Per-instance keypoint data
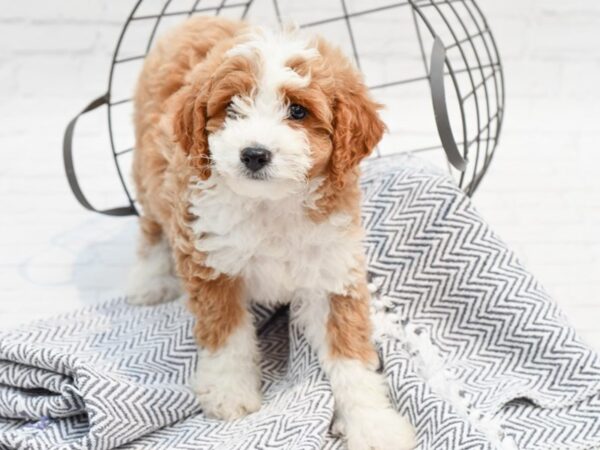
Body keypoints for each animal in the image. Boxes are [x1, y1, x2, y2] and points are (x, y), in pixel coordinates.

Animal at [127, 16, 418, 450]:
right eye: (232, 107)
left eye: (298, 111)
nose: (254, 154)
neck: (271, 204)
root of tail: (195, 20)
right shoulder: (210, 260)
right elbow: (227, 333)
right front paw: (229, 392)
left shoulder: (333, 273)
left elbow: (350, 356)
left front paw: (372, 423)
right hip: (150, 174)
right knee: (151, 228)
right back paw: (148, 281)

==

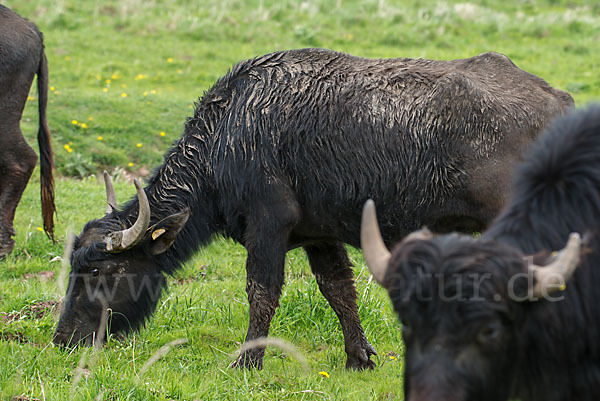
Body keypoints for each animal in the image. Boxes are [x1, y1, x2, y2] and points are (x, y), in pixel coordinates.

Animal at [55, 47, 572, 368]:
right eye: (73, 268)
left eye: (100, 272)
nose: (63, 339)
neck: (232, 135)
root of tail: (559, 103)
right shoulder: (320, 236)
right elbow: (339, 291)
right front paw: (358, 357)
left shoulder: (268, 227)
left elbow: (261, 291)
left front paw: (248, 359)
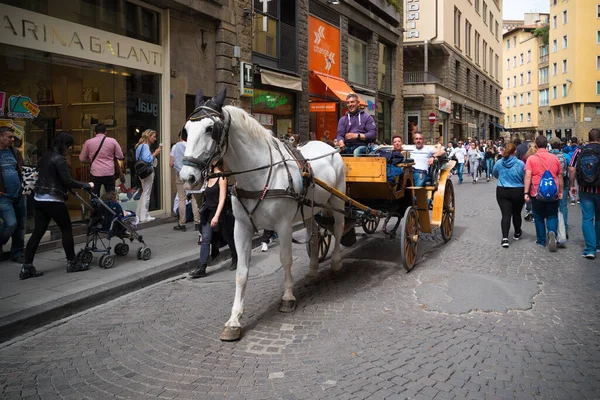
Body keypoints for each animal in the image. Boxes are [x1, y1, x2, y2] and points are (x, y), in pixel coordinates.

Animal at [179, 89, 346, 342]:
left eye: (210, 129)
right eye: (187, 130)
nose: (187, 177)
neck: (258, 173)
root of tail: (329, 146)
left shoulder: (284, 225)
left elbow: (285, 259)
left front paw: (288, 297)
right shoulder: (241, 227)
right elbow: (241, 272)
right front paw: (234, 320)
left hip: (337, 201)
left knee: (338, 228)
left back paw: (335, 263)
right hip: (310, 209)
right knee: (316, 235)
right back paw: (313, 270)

Exercise objective:
Check each line of the entries for the string "tail". Copy the lines that have it.

Task output:
root of tail: (195, 20)
root of tail: (559, 103)
root of tail: (329, 146)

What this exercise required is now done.